§ ASSIGNMENT A: From the book club write-up below, copy the passage exactly, beginning at the words "Her reflections were" and ending after the words "it does not.".

§ PASSAGE SHOWN:
Resilient as Fudge: Finding Strength, Balance and Happiness in the Flow of Life
Our October Book Club with Dr. Glenda Rivoallan (Dr. G) was as energising as it was grounding. Hosted with warmth and insight by Lesley Mourant, the session explored the themes behind Glenda’s book Resilient as Fudge and reminded us that resilience is not about being unbreakable, but about being real.
From the very start, Dr. G invited us to let go of perfection and embrace life as it truly is.
“There is no such thing as dream life. There is just real life, and real life throws us twists and turns along the way.”
Her reflections were full of truth, humour and humility. Resilience, she explained, is not found in the moments when everything goes right, but in how we respond when it does not.
Resilience: A Recipe Worth Tweaking
Why fudge? As Dr. G shared, the confectionery itself was born out of a mistake. In 19th-century America, a group of confectioners tried to make tablet but “fudged it up” and what they created instead was something entirely new and delicious.
“Resilience is like fudge. It is trial and error. It is learning from mistakes and finding the recipe that works for you.”
For Dr. G, resilience is not about hardening ourselves against challenge. It is about staying flexible enough to keep experimenting, adapting and learning.
“Resilience is not just bouncing back. It is bouncing forward, stronger and wiser than before.”
The Framework for Resilience
Drawing on her doctorate research and decades of experience in wellbeing and leadership, Dr. G shared her practical model for resilience that balances science, self-reflection and everyday action.
Mindset:
The foundation of resilience. It starts with awareness of how our beliefs, experiences and environments shape the way we think, feel and act.
Skillset:
The ability to lead, manage and role model to ourselves before we do so for others.

§ INPUT MATERIAL:
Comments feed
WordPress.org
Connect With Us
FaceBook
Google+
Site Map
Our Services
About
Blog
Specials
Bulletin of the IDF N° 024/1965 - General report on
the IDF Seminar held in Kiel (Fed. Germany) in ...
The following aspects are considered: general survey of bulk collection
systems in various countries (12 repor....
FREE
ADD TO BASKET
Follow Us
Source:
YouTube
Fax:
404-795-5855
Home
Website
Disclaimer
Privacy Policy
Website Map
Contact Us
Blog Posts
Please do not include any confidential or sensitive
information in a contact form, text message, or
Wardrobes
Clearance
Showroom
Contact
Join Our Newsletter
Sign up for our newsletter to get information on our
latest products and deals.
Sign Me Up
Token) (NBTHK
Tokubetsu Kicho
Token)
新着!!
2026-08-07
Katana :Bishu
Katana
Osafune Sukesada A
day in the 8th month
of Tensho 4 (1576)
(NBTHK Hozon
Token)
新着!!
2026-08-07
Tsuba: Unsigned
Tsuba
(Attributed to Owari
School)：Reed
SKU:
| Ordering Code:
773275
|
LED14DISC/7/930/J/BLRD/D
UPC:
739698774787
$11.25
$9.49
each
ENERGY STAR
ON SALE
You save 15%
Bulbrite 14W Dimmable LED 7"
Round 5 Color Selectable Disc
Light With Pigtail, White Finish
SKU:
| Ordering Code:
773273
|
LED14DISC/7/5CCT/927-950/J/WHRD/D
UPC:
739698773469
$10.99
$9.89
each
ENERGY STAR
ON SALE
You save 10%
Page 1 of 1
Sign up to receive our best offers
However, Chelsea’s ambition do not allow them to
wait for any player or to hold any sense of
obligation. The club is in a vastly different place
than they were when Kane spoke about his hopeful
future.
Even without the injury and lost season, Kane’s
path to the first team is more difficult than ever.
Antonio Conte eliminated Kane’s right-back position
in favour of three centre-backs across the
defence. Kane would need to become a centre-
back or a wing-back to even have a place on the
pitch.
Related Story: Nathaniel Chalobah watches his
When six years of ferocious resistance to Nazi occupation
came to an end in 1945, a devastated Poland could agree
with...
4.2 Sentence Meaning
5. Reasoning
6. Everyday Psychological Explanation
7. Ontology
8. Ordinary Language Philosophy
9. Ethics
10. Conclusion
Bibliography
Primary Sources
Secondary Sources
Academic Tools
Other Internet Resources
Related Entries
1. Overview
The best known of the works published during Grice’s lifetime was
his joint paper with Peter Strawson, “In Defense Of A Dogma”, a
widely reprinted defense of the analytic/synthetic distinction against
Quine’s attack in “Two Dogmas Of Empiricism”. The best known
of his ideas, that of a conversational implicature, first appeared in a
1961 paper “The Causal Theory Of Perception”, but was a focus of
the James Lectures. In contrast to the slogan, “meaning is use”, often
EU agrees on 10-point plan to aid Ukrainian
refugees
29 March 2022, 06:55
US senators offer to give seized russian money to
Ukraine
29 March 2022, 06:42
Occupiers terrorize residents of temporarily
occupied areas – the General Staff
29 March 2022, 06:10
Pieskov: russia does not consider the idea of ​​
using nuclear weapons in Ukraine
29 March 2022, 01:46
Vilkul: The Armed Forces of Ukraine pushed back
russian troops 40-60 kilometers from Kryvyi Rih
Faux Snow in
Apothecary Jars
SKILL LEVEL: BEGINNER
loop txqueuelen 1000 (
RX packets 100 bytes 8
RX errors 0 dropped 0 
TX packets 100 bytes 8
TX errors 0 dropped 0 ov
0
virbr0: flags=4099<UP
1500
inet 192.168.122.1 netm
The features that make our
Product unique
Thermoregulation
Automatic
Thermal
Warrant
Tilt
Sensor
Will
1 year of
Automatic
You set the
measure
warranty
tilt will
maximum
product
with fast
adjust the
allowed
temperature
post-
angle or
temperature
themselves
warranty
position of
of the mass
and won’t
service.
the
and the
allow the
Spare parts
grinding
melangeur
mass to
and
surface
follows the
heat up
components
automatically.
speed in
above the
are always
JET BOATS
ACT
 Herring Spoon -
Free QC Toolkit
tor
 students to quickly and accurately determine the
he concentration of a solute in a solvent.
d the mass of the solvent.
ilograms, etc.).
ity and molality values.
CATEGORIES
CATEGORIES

§ ASSIGNMENT B: Write out the records above exactly, from their first line through the line that contains "Bulbrite 14W Dimmable".

§ TASK SOLUTION A:
Her reflections were full of truth, humour and humility. Resilience, she explained, is not found in the moments when everything goes right, but in how we respond when it does not.

§ TASK SOLUTION B:
Comments feed
WordPress.org
Connect With Us
FaceBook
Google+
Site Map
Our Services
About
Blog
Specials
Bulletin of the IDF N° 024/1965 - General report on
the IDF Seminar held in Kiel (Fed. Germany) in ...
The following aspects are considered: general survey of bulk collection
systems in various countries (12 repor....
FREE
ADD TO BASKET
Follow Us
Source:
YouTube
Fax:
404-795-5855
Home
Website
Disclaimer
Privacy Policy
Website Map
Contact Us
Blog Posts
Please do not include any confidential or sensitive
information in a contact form, text message, or
Wardrobes
Clearance
Showroom
Contact
Join Our Newsletter
Sign up for our newsletter to get information on our
latest products and deals.
Sign Me Up
Token) (NBTHK
Tokubetsu Kicho
Token)
新着!!
2026-08-07
Katana :Bishu
Katana
Osafune Sukesada A
day in the 8th month
of Tensho 4 (1576)
(NBTHK Hozon
Token)
新着!!
2026-08-07
Tsuba: Unsigned
Tsuba
(Attributed to Owari
School)：Reed
SKU:
| Ordering Code:
773275
|
LED14DISC/7/930/J/BLRD/D
UPC:
739698774787
$11.25
$9.49
each
ENERGY STAR
ON SALE
You save 15%
Bulbrite 14W Dimmable LED 7"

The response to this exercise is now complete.